In vivo: The PK parameters of the major components including polymyxin B1 from Polymyxin B did not appear to be significantly different. Less than 1% of the dose was recovered unchanged in urine collected over 48 h. Therapeutic drug concentrations maintained in kidney tissue at 48 h. The post-renal insufficiency to pre-renal insufficiency ratio of the area under the serum concentration-time curve from time zero to infinity was 1.33. Polymyxin B components seemed to have similar pharmacokinetics. Polymyxin B preferentially persisted in kidneys, suggesting a selective uptake process in renal cells [2].

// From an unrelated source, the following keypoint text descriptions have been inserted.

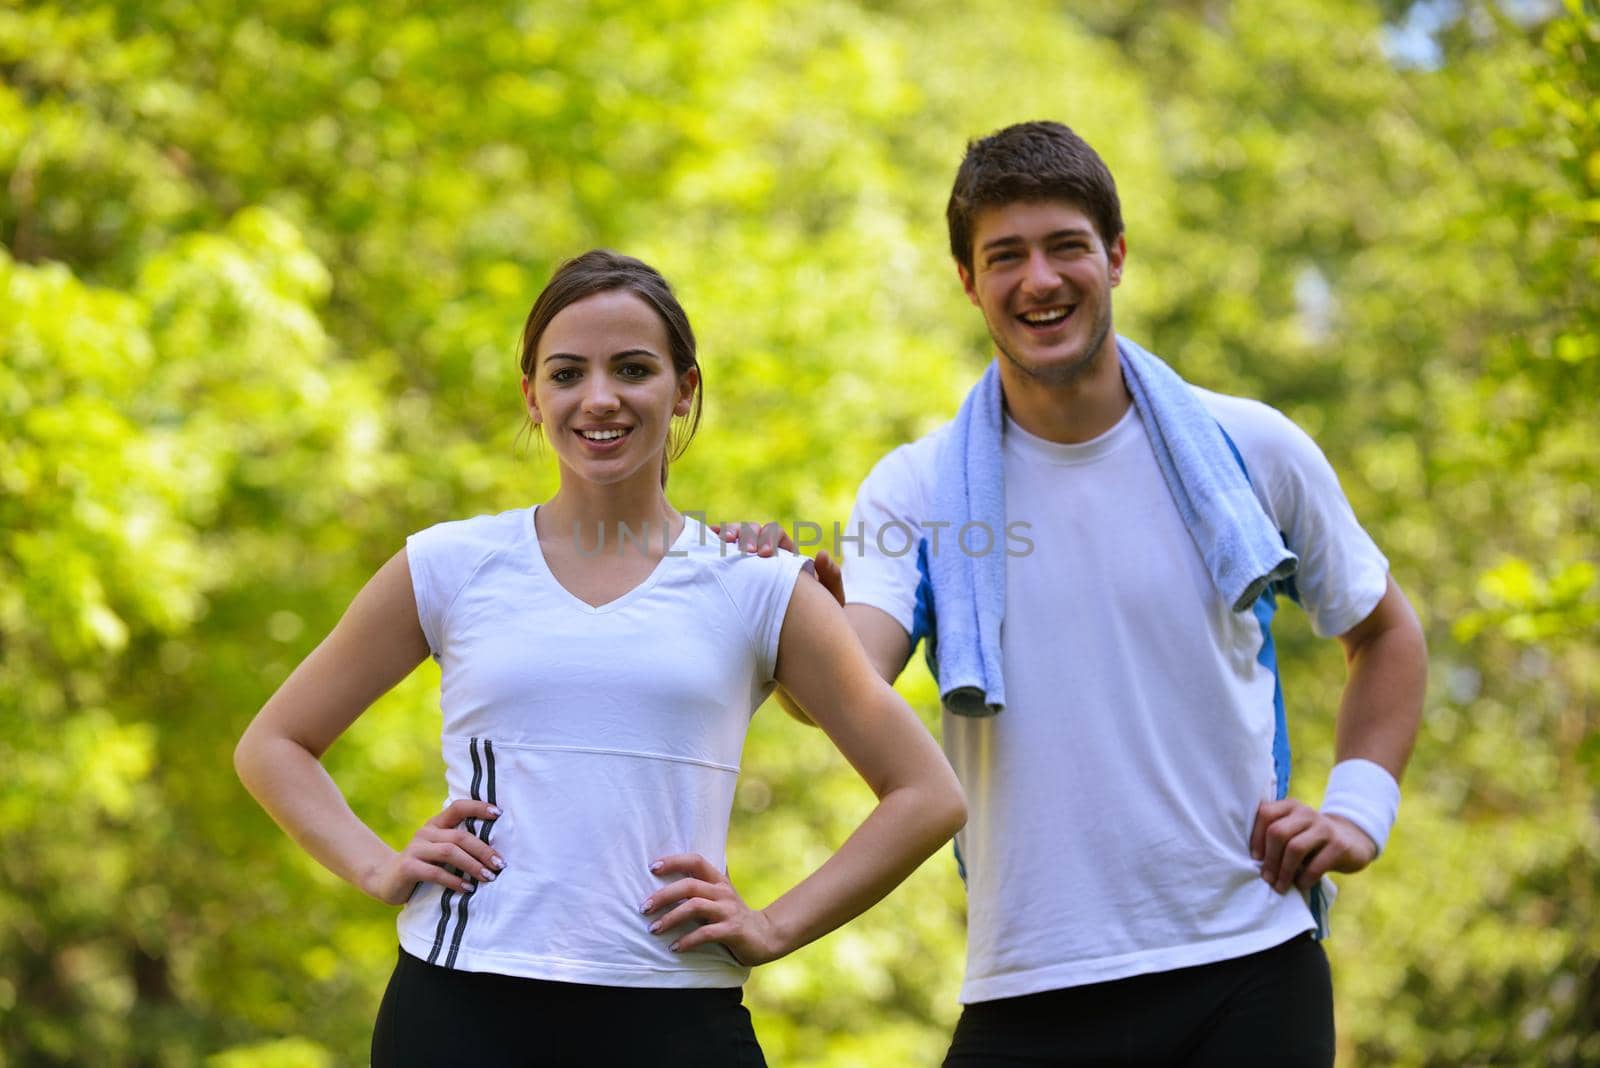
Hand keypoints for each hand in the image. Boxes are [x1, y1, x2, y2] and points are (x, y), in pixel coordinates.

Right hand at [362, 798, 504, 904]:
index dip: (478, 807)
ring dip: (472, 865)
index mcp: (435, 824)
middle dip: (483, 850)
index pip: (458, 807)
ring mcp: (415, 849)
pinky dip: (454, 881)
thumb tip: (495, 851)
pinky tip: (467, 888)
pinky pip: (435, 872)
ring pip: (449, 852)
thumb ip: (458, 845)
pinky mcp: (408, 867)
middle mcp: (425, 833)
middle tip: (500, 863)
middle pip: (459, 836)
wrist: (386, 879)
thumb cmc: (423, 865)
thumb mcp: (439, 850)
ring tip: (488, 877)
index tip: (498, 813)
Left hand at [641, 853, 785, 965]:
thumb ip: (700, 888)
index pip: (696, 861)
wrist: (766, 936)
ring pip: (695, 907)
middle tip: (644, 908)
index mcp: (718, 881)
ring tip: (653, 929)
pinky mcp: (733, 931)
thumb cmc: (733, 916)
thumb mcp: (719, 897)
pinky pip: (706, 933)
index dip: (674, 861)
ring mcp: (729, 911)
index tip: (652, 867)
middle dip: (663, 895)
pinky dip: (687, 941)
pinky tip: (674, 948)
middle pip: (690, 885)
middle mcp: (723, 892)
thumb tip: (667, 879)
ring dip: (670, 918)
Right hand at [713, 521, 844, 605]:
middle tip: (742, 551)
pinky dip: (712, 545)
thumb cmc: (819, 617)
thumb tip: (820, 554)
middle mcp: (767, 556)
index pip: (775, 536)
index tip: (761, 555)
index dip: (767, 539)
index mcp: (787, 556)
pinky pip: (722, 556)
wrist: (807, 638)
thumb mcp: (831, 599)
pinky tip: (702, 544)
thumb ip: (831, 577)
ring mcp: (749, 566)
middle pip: (753, 532)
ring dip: (727, 536)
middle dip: (745, 535)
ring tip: (718, 542)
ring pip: (736, 540)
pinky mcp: (735, 578)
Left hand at [1251, 798, 1377, 892]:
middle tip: (1267, 877)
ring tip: (1280, 886)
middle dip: (1270, 859)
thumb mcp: (1294, 830)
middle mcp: (1306, 813)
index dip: (1256, 838)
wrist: (1352, 841)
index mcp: (1290, 806)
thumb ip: (1275, 835)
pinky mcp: (1339, 846)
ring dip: (1284, 871)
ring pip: (1295, 848)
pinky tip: (1300, 884)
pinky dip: (1304, 878)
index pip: (1265, 814)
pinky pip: (1315, 865)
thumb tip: (1254, 861)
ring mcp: (1324, 828)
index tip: (1255, 858)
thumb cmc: (1311, 839)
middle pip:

Clinical trial: Treatment of patients with PMB1 has been shown to have adverse side effects on the renal and nervous system, and thus clinical use of PMB1 has been limited to topical treatment and “last resort” therapy of patients infected with multidrug-resistant bacteria or with chronic conditions who suffer from recurring respiratory infections [1].

References:
[1] Nils A.  Berglund, Thomas J. Piggot, Damien Jefferies, Richard B. Sessions, Peter J. Bond, Syma Khalid. Interaction of the Antimicrobial Peptide Polymyxin B1 with Both Membranes of E. coli: A Molecular Dynamics Study. PLoS Comput Biol. 2015 Apr; 11(4): e1004180.
[2] Kamilia Abdelraouf, Jie He, Kimberly R.  Ledesma, Ming Hu, and Vincent H. Tam. Pharmacokinetics and Renal Disposition of Polymyxin B in an Animal Model. Antimicrob Agents Chemother. 2012 Nov; 56(11): 5724–5727.